Introducing Test-Time Reinforcement Learning (TTRL)

Researchers from Tsinghua University and Shanghai AI Lab have developed Test-Time Reinforcement Learning (TTRL), a novel framework that enables LLMs to learn during inference using only unlabeled test data. TTRL leverages the model’s own priors to estimate pseudo-rewards by aggregating multiple output samples through majority voting.

Instead of explicit labels, TTRL treats the most frequent prediction across sampled outputs as a pseudo-label. Responses aligning with this consensus receive positive reinforcement, turning inference into a self-supervised adaptive learning process that improves the model over time without external supervision.

How TTRL Works

TTRL operates in two stages:

Label Estimation via Majority Voting: For each prompt, the model generates multiple outputs. The most common answer is taken as the estimated label.
Reward Assignment and Policy Optimization: Responses matching the pseudo-label get a binary reward. Using gradient-based RL algorithms such as PPO or GRPO, the model updates its policy to maximize agreement with these pseudo-labels.

This simple yet effective approach uses temperature-controlled sampling (commonly temperature=1.0), with 64 samples for voting and 16 for training updates, requiring no ground-truth labels.

Empirical Success in Mathematical Reasoning

TTRL was tested on three math benchmarks: AIME 2024, AMC, and MATH-500. Results showed significant improvements:

Qwen2.5-Math-7B’s accuracy on AIME 2024 jumped from 16.7% to 43.3% (pass@1), a 159.3% increase without labeled data.
The same model averaged an 84.1% relative gain across all three benchmarks.
Smaller models like Qwen2.5-Math-1.5B also improved markedly, from 33.0% to 80.0% on MATH-500.

These results demonstrate TTRL’s ability to boost performance beyond the accuracy of the majority-voted pseudo-labels, indicating a self-reinforcing learning loop.

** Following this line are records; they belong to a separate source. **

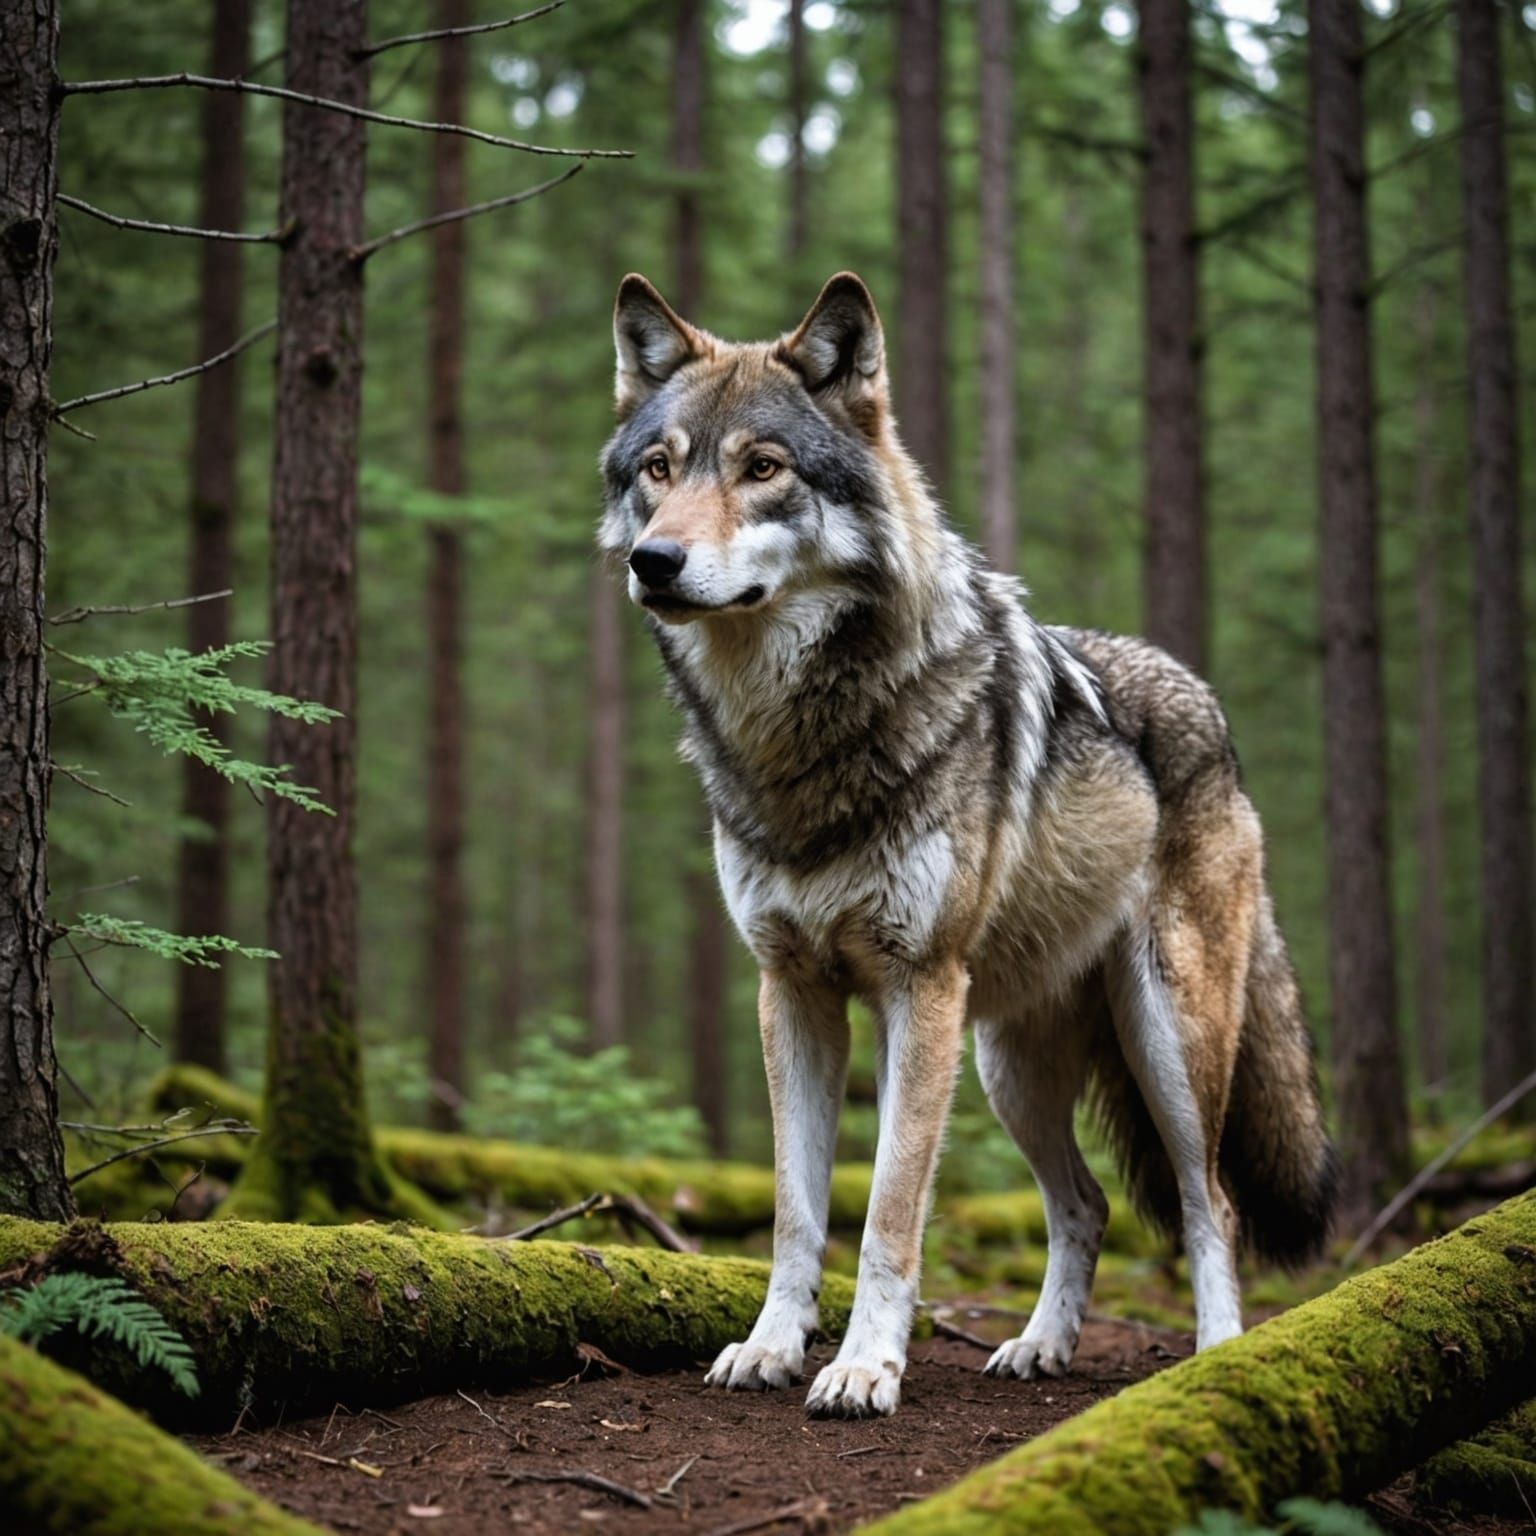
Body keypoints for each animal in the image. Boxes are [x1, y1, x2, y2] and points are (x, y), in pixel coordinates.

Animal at [598, 271, 1337, 1419]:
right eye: (660, 469)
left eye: (763, 469)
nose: (654, 561)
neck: (800, 738)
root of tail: (1206, 701)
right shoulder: (791, 991)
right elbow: (796, 1211)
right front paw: (772, 1347)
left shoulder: (919, 989)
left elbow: (890, 1210)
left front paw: (864, 1367)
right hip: (1007, 1067)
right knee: (1086, 1205)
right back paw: (1039, 1347)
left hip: (1163, 1038)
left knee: (1205, 1197)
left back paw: (1216, 1355)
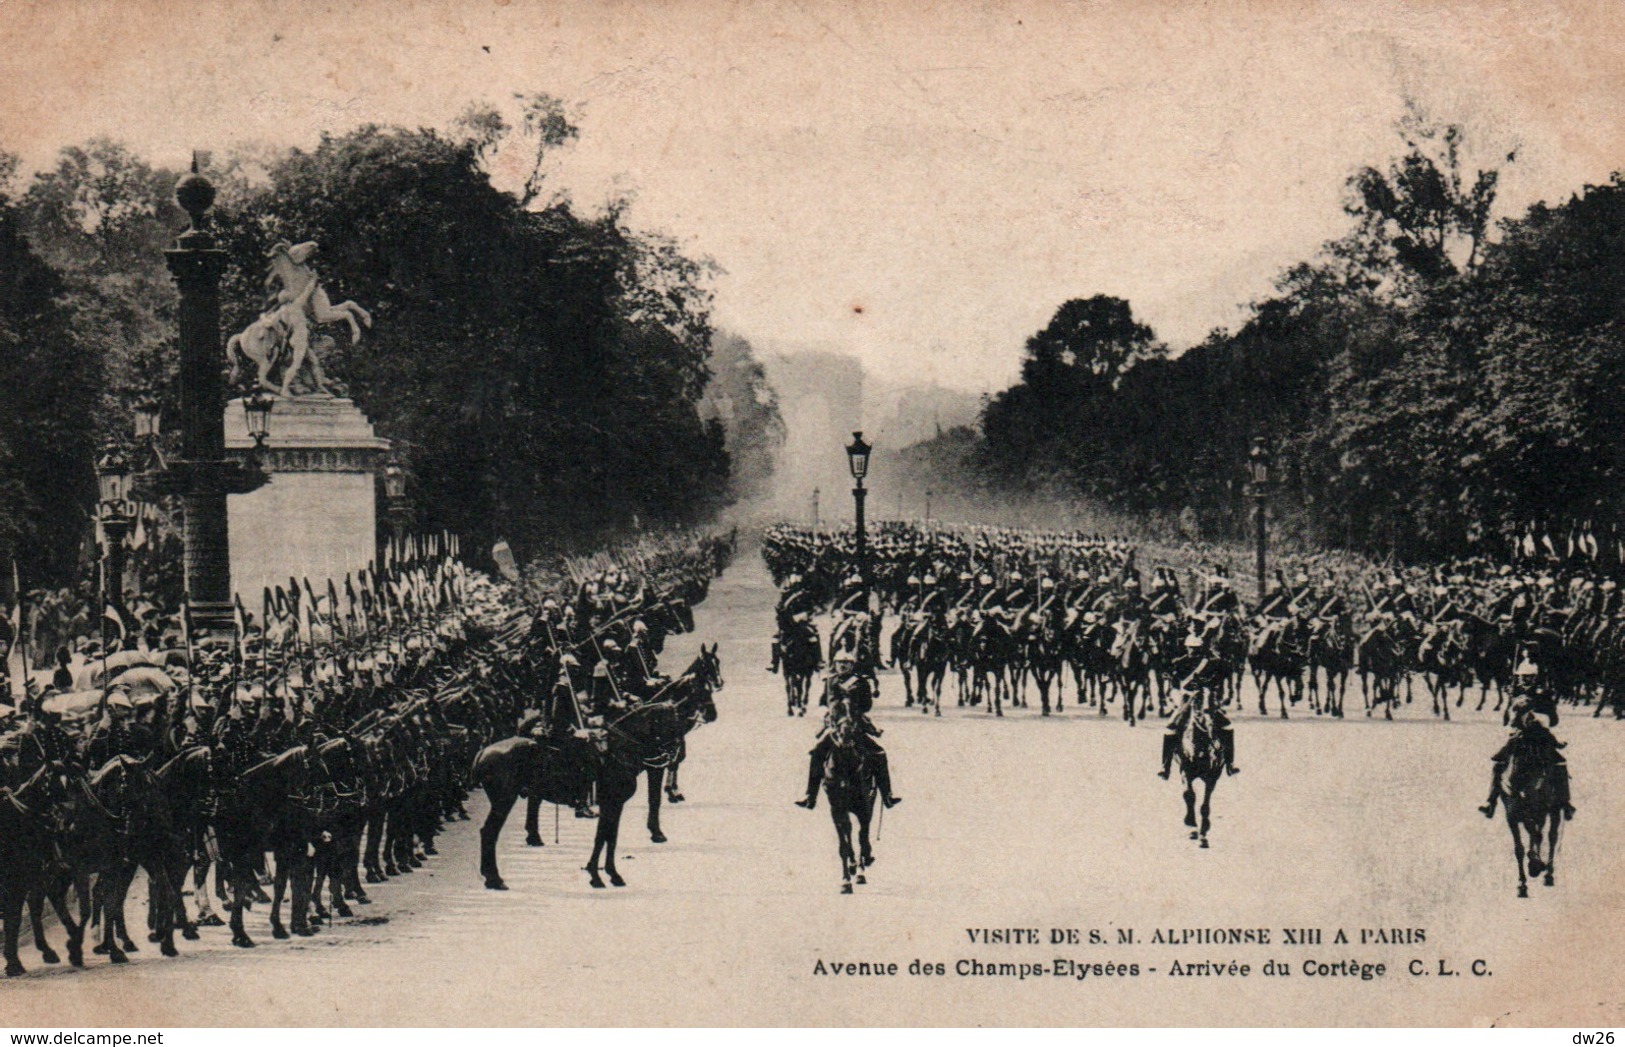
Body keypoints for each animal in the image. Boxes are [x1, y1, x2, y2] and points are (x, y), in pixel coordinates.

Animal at [474, 647, 721, 890]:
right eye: (700, 691)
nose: (712, 715)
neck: (623, 745)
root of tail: (483, 752)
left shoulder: (618, 800)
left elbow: (610, 835)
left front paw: (608, 873)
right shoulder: (619, 795)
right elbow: (610, 831)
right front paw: (601, 873)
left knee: (525, 808)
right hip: (504, 800)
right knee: (489, 831)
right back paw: (495, 878)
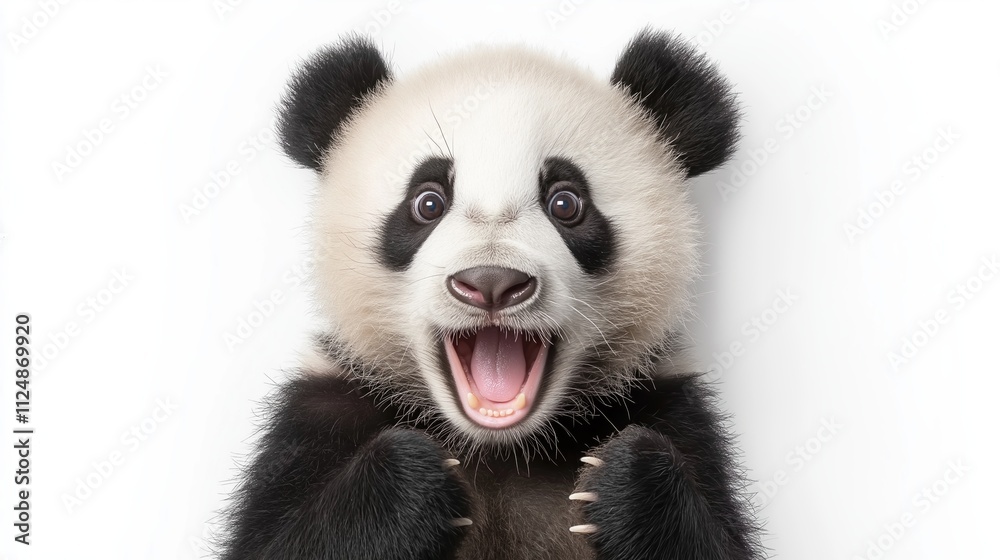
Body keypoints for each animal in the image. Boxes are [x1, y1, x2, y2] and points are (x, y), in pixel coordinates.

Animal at [220, 29, 763, 560]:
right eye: (427, 202)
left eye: (566, 203)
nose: (491, 282)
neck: (499, 449)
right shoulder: (320, 414)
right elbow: (277, 543)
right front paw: (412, 483)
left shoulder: (676, 412)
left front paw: (625, 480)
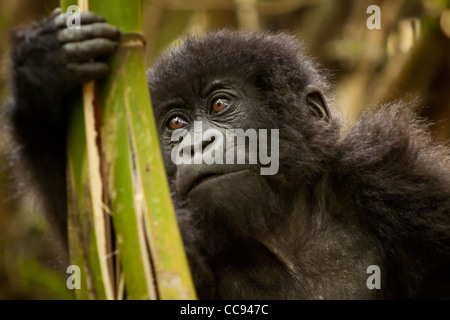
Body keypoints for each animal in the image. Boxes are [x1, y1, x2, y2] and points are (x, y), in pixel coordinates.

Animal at [3, 10, 450, 300]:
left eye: (219, 104)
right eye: (176, 123)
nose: (194, 145)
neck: (286, 233)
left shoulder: (393, 176)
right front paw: (45, 81)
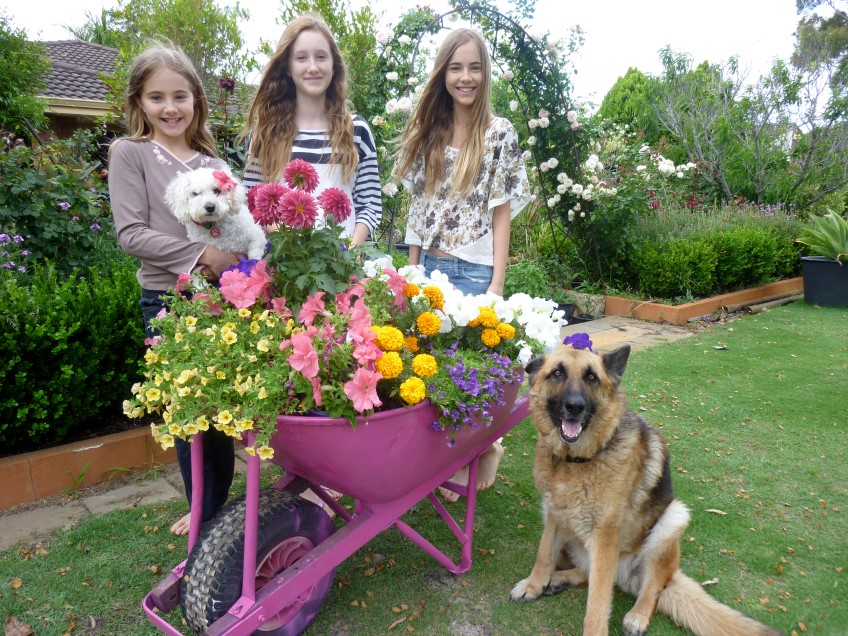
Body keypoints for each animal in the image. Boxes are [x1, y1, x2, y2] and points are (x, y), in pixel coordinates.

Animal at [510, 342, 780, 636]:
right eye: (557, 374)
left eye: (591, 378)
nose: (575, 406)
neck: (581, 459)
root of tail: (626, 575)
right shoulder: (554, 513)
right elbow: (544, 553)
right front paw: (534, 584)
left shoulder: (605, 536)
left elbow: (598, 601)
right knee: (588, 572)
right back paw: (558, 579)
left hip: (672, 520)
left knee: (652, 585)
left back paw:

Moreover, TTRL generalizes well across tasks, maintaining gains on benchmarks not used during training.

Implications and Future Directions

TTRL represents a paradigm shift for RL in LLMs by enabling continuous, label-free adaptation through self-generated supervision signals. Its compatibility with various RL algorithms and scalability with model size make it a promising approach for evolving language models in real-world applications.

While initially demonstrated on mathematical reasoning, the principles of TTRL—self-estimated supervision and test-time adaptation—may extend to other domains. Further research is needed to explore its theoretical properties and applications in interactive or multi-agent environments.